Number of GPs suffering burnout has increased five-fold since 2000, LMCs warn
LMC leaders have revealed figures showing the full extent of GPs’ burnout today, as it emerged that five times as many GPs are using local occupational health services than in 2000.
Delegates at the LMC conference unanimously condemned NHS England’s decision to remove funding for local occupational health services for GPs and instructed the GPC to seek the reinstitution of funding.
Pulse has begun a campaign around GPs’ burnout and the LMCs conference has shown the depth of feeling, with GPs calling the decision to withdraw funding ‘callous and heartless’.

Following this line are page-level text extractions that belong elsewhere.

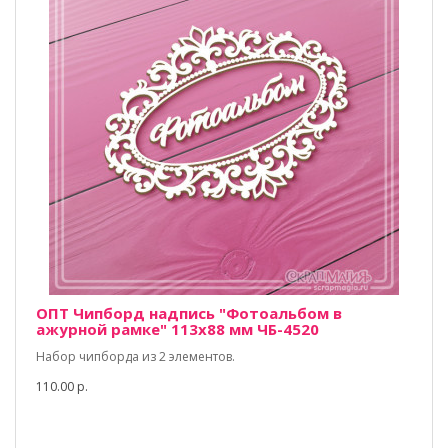
ОПТ Чипборд надпись "Фотоальбом в
ажурной рамке" 113х88 мм ЧБ-4520
Набор чипборда из 2 элементов.
110.00 р.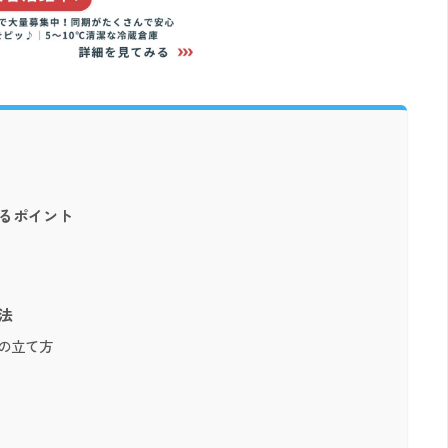
るポイント
法
の立て方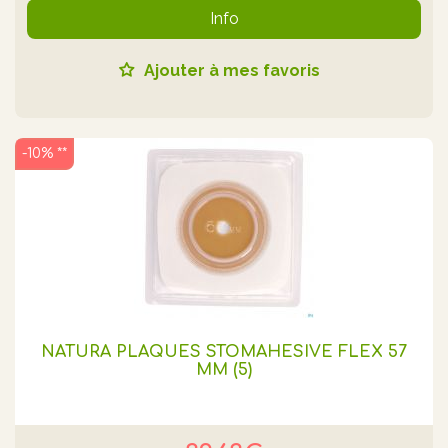
Info
Ajouter à mes favoris
-10% **
NATURA PLAQUES STOMAHESIVE FLEX 57
MM (5)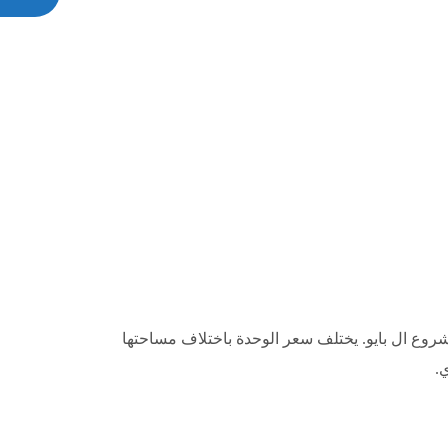
بمشروع ال بايو. يختلف سعر الوحدة باختلاف مساحتها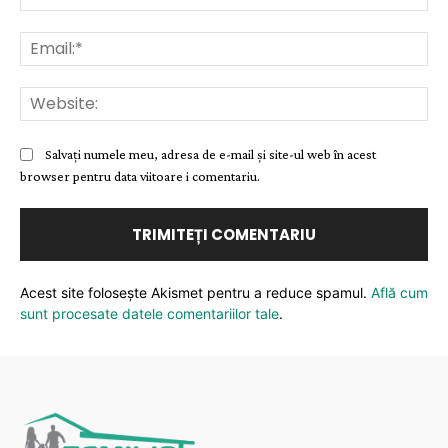
Ema
Web
Salvați numele meu, adresa de e-mail și site-ul web în acest
browser pentru data viitoare i comentariu.
Acest site folosește Akismet pentru a reduce spamul.
Află cum
sunt procesate datele comentariilor tale
.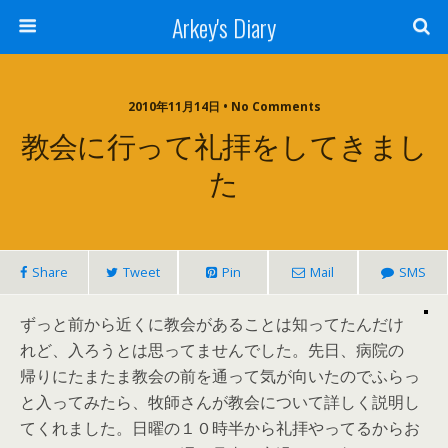
Arkey's Diary
2010年11月14日 • No Comments
教会に行って礼拝をしてきまし
た
Share
Tweet
Pin
Mail
SMS
ずっと前から近くに教会があることは知ってたんだけ
れど、入ろうとは思ってませんでした。先日、病院の
帰りにたまたま教会の前を通って気が向いたのでふらっ
と入ってみたら、牧師さんが教会について詳しく説明し
てくれました。日曜の１０時半から礼拝やってるからお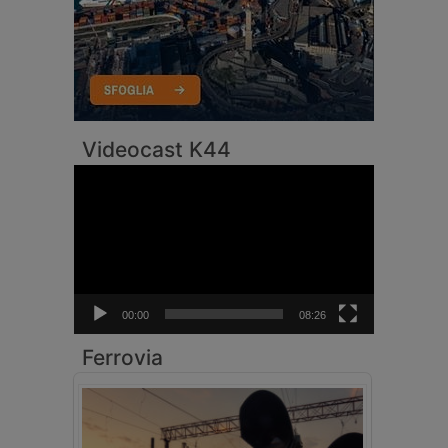
Videocast K44
Video
Player
00:00
08:26
Ferrovia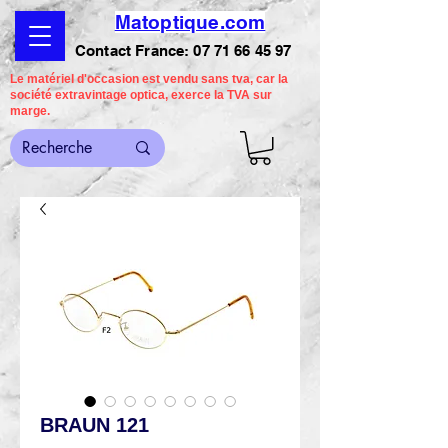
Matoptique.com
Contact France:
07 71 66 45 97
Le matériel d'occasion est vendu sans tva, car la
société extravintage optica, exerce la TVA sur
marge.
BRAUN 121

The motion, proposed by Cornwall LMC’s Dr Francesco Scaglioni, addressed the rising number of GPs suffering work-related illnesses. He told delegates that one in 17 GPs presented to local occupational health services in Cornwall in 2012, a five-fold increase on the one in 83 using them in 2000.
A third of GPs presenting were ‘frankly suicidal’, Dr Scaglioni said, and the age of GPs presenting at services was falling, with more registrars than ever seeking help in Cornwall.
One in five of the GPs attending occupation health services elected to retire, he added.
While some PCTs had previously funded occupation health and support services, NHS England said that the local area teams were under no obligation to continue the funding.
Dr Scaglioni condemned the move to remove funding for the services: ‘If they don’t [access support services] the condition worsens, patients suffer, the GMC gets involved. Or a colleague becomes lost not just to the practice, but to their family. And at what cost? £2k- £3k per case, then self funding for a year at £50 a week.
‘Last month we received a letter from LAT saying funding is withdrawn, with no provision for the users of that service. This is callous, dangerous and heartless piece of activity. Funding for occupational health services MUST be provided by the LAT for the good of our patients and the good of ourselves.’
GPC professional fees and regulation subcommittee chair Dr John Canning echoed the concern. He said: ‘I am certain there will be doctors, having CBT or counselling which keeps them in work. Things that keep them working. Suddenly they’re told “sorry- you’re halfway through- you’re off”. Can you believe it? Can you really believe it?’
NHS England said that the local area teams were still reviewing the contracts: ‘We are pulling together the current situation in each area team in the knowledge that funding for occupational health services has been treated in a variety of ways by PCTs through the transition. We are still reviewing the services which have been on offer.’